As wireless communications experience tremendous growth, energy consumption is becoming a crucial problem in the wireless industry. Energy saving mechanisms are important for supporting the mobility and extending the battery life of a user equipment, reducing the operation costs of a network operator, enhancing corporate image of operators and vendors alike, and providing a lower total energy consumption which reflects in a lower environmental impact. Herein, we evaluate the energy efficiency of different small node deployments, namely relay nodes and Picocells, within the 3GPP LTE-Advanced framework. The energy efficiency of small node deployments is considered on both the uplink and downlink of 3GPP-defined urban and suburban models. In specific, the work investigates the impact of deploying different numbers of small nodes on reducing area power consumption, or alternatively, on enhancing the throughput power consumption of access networks.

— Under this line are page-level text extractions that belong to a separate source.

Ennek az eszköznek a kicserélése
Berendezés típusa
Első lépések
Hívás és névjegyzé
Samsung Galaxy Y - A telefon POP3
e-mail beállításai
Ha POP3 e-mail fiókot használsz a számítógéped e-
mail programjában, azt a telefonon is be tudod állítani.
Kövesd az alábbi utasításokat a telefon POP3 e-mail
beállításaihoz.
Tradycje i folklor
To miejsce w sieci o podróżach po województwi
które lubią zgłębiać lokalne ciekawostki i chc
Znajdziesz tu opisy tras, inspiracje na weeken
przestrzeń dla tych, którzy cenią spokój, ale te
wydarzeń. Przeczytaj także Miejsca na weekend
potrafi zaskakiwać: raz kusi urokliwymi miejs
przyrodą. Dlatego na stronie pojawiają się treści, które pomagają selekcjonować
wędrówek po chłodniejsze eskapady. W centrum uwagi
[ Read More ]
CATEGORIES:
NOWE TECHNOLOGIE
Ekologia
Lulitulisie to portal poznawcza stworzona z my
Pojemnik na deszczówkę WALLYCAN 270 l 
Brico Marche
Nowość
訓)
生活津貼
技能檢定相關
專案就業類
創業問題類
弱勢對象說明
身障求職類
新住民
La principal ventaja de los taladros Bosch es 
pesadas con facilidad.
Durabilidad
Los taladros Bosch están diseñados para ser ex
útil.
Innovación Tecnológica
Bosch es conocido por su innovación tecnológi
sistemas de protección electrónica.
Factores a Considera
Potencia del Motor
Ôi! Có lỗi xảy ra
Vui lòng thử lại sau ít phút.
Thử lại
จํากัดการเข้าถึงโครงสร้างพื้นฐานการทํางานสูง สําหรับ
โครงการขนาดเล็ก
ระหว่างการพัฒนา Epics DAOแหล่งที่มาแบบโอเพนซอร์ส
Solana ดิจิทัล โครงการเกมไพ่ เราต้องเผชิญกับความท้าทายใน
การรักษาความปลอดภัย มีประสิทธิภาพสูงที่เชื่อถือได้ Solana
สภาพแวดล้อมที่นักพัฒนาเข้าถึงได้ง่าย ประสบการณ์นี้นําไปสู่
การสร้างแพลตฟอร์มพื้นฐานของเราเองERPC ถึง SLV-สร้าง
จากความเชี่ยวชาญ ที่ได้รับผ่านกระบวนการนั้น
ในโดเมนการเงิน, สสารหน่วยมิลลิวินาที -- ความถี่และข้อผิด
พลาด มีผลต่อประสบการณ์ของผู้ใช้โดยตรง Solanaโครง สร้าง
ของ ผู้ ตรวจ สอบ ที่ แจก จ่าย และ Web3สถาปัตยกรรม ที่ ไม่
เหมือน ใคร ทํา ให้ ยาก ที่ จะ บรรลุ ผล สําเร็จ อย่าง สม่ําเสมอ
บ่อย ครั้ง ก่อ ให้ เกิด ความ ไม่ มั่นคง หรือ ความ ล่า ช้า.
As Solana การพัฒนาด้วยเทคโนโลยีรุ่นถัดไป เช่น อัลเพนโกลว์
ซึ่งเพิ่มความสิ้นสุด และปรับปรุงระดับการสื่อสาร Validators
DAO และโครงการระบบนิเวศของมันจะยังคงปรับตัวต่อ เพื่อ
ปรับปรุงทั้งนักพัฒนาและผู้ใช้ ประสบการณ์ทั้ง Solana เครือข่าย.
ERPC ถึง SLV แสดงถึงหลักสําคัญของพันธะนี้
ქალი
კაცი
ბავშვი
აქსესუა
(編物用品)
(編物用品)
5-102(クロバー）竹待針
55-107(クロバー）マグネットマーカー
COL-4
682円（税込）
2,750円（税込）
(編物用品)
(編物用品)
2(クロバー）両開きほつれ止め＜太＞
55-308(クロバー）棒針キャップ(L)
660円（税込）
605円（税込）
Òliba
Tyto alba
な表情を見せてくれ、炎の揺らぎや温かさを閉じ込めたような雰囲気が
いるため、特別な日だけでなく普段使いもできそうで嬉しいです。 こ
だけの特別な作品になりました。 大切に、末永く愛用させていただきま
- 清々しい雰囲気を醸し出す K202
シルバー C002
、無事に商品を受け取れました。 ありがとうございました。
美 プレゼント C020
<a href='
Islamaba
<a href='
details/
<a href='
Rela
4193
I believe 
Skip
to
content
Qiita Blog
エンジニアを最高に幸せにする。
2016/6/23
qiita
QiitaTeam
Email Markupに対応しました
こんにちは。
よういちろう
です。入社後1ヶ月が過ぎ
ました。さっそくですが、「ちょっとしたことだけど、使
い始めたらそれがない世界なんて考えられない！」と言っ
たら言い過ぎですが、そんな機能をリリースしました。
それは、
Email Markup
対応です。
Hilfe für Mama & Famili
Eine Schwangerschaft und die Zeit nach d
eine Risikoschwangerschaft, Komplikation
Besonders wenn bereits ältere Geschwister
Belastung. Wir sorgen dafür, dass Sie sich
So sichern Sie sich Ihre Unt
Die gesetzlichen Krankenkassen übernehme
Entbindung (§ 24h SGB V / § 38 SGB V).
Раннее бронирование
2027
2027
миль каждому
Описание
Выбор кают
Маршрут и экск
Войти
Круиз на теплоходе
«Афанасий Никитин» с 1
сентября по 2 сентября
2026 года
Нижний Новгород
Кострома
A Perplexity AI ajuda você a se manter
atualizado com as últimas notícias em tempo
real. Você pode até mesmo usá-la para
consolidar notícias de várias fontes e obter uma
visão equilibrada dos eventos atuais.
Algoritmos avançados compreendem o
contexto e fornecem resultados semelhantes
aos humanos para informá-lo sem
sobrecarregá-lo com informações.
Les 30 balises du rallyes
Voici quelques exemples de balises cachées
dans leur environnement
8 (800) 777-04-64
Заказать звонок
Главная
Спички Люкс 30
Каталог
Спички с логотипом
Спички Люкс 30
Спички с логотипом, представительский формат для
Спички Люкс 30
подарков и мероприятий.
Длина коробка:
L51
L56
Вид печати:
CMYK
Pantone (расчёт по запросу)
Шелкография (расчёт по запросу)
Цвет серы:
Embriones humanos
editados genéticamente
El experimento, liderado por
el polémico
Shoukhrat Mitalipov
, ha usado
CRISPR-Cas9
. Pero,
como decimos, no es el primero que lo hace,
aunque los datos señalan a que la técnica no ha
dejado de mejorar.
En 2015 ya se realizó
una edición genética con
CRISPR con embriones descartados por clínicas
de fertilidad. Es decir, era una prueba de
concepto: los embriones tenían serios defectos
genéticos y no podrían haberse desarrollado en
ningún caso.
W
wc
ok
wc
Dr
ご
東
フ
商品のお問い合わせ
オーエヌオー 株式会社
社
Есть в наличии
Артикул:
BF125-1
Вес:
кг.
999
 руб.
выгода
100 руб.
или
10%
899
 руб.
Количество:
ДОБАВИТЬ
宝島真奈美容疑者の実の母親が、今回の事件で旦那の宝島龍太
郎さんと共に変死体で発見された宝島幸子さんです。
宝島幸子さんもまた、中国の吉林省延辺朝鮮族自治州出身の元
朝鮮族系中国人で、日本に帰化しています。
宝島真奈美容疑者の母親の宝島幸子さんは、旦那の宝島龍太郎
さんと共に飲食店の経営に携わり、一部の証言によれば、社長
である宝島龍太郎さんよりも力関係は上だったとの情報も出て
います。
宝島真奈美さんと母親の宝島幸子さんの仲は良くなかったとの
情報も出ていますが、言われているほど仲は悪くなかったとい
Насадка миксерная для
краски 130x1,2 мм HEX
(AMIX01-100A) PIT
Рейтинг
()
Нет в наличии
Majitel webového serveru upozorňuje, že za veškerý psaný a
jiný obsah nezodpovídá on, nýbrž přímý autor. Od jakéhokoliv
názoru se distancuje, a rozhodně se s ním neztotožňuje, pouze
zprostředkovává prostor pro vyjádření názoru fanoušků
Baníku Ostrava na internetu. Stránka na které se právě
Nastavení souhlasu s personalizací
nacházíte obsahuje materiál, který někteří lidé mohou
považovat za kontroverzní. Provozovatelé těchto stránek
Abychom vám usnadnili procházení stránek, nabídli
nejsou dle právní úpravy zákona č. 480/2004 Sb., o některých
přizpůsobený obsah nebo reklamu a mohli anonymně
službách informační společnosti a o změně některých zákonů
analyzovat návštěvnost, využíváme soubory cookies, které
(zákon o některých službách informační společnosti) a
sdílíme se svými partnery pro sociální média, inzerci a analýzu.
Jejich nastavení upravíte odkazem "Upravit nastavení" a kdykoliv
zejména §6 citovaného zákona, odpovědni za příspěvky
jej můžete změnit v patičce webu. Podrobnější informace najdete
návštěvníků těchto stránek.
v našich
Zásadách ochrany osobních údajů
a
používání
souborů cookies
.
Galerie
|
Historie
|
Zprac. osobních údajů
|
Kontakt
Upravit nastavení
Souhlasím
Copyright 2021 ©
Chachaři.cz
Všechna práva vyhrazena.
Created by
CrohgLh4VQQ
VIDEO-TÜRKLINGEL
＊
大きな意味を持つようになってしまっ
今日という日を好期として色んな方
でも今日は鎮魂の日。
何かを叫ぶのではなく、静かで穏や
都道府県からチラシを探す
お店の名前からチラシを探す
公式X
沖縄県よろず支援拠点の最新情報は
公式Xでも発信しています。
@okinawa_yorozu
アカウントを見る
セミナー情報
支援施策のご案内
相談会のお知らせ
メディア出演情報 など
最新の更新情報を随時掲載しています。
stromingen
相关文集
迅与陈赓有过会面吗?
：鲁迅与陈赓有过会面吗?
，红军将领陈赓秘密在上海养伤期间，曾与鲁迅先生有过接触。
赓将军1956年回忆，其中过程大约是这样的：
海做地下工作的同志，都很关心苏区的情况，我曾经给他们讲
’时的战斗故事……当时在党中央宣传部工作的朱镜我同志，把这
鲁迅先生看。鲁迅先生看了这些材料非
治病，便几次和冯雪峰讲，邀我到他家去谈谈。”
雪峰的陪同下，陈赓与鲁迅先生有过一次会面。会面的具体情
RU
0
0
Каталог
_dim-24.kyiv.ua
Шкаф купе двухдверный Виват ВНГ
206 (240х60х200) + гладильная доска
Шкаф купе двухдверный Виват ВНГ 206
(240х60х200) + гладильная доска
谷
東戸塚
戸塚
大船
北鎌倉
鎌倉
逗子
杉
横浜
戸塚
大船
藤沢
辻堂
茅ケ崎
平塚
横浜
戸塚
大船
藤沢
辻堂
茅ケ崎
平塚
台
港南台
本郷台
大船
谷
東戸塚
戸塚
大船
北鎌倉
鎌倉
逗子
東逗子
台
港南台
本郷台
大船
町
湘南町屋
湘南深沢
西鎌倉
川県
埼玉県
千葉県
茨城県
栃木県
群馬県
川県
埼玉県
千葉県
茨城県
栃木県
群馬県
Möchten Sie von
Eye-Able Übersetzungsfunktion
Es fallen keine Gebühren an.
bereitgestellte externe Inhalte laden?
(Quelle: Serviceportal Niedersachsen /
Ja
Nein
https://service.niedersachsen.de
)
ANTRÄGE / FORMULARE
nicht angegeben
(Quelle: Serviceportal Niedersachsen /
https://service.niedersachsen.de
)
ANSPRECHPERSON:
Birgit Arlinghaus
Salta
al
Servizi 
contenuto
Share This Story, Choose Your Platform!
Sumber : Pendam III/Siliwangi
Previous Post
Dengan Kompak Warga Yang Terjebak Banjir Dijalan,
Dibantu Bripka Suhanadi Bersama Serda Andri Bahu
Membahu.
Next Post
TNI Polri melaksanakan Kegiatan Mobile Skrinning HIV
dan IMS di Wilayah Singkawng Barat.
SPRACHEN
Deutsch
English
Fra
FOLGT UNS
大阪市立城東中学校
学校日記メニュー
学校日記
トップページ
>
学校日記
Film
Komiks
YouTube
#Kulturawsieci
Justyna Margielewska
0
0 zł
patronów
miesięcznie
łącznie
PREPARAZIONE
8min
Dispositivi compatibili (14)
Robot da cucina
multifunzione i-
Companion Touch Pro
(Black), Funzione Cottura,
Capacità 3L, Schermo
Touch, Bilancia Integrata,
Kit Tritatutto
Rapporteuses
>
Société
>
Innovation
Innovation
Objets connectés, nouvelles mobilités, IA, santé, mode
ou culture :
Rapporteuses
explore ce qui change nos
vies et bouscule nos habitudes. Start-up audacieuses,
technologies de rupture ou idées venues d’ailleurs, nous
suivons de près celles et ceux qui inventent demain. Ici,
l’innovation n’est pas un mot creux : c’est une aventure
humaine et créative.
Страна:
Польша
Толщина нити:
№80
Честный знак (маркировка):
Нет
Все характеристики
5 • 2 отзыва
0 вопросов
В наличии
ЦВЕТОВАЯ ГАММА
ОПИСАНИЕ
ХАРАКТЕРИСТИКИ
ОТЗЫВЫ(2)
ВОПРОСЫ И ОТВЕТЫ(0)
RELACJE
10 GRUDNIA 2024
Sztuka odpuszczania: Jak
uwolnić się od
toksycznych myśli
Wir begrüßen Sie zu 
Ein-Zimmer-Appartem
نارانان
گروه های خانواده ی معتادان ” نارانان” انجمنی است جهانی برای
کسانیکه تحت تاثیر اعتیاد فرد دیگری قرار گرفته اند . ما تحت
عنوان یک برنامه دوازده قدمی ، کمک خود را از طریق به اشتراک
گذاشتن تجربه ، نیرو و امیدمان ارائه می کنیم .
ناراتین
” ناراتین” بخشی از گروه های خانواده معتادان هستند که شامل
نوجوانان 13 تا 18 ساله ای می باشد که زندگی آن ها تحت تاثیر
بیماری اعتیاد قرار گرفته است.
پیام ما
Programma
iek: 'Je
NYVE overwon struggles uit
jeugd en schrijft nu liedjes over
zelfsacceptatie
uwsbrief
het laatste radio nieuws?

Automated uplink power control optimization in LTE-Advanced relay networks

Relaying is standardized in 3rd Generation Partnership Project (3GPP) Long-Term Evolution (LTE)-Advanced Release 10 as a promising cost-efficient enhancement to existing radio access networks. Relay deployments promise to alleviate the limitations of conventional macrocell-only networks such as poor indoor penetration and coverage holes. However, to fully exploit the benefits of relaying, power control (PC) in the uplink should be readdressed. In this context, PC optimization should jointly be performed on all links, i.e., on the donor-evolved Node B (DeNB)-relay node (RN), the DeNB-user equipment (UE) link, and the RN–UE link. This ensures proper management of interference in the network besides attaining a receiver dynamic range which ensures the orthogonality of the single-carrier frequency-division multiple access (SC-FDMA) system. In this article, we propose an automated PC optimization scheme which jointly tunes PC parameters in relay deployments. The automated PC optimization can be based on either Taguchi’s method or a meta-heuristic optimization technique such as simulated annealing. To attain a more homogeneous user experience, the automated PC optimization scheme applies novel performance metrics which can be adapted according to the operator’s requirements. Moreover, the performance of the proposed scheme is compared with a reference study that assumes a scenario-specific manual learn-by-experience optimization. The evaluation of the optimization methods within the LTE-Advanced uplink framework is carried out in 3GPP-defined urban and suburban propagation scenarios by applying the standardized LTE Release 8 PC scheme. Comprehensive results show that the proposed automated PC optimization can provide similar performance compared to the reference manual optimization without requiring direct human intervention during the optimization process. Furthermore, various trade-offs can easily be achieved; thanks to the new performance metrics.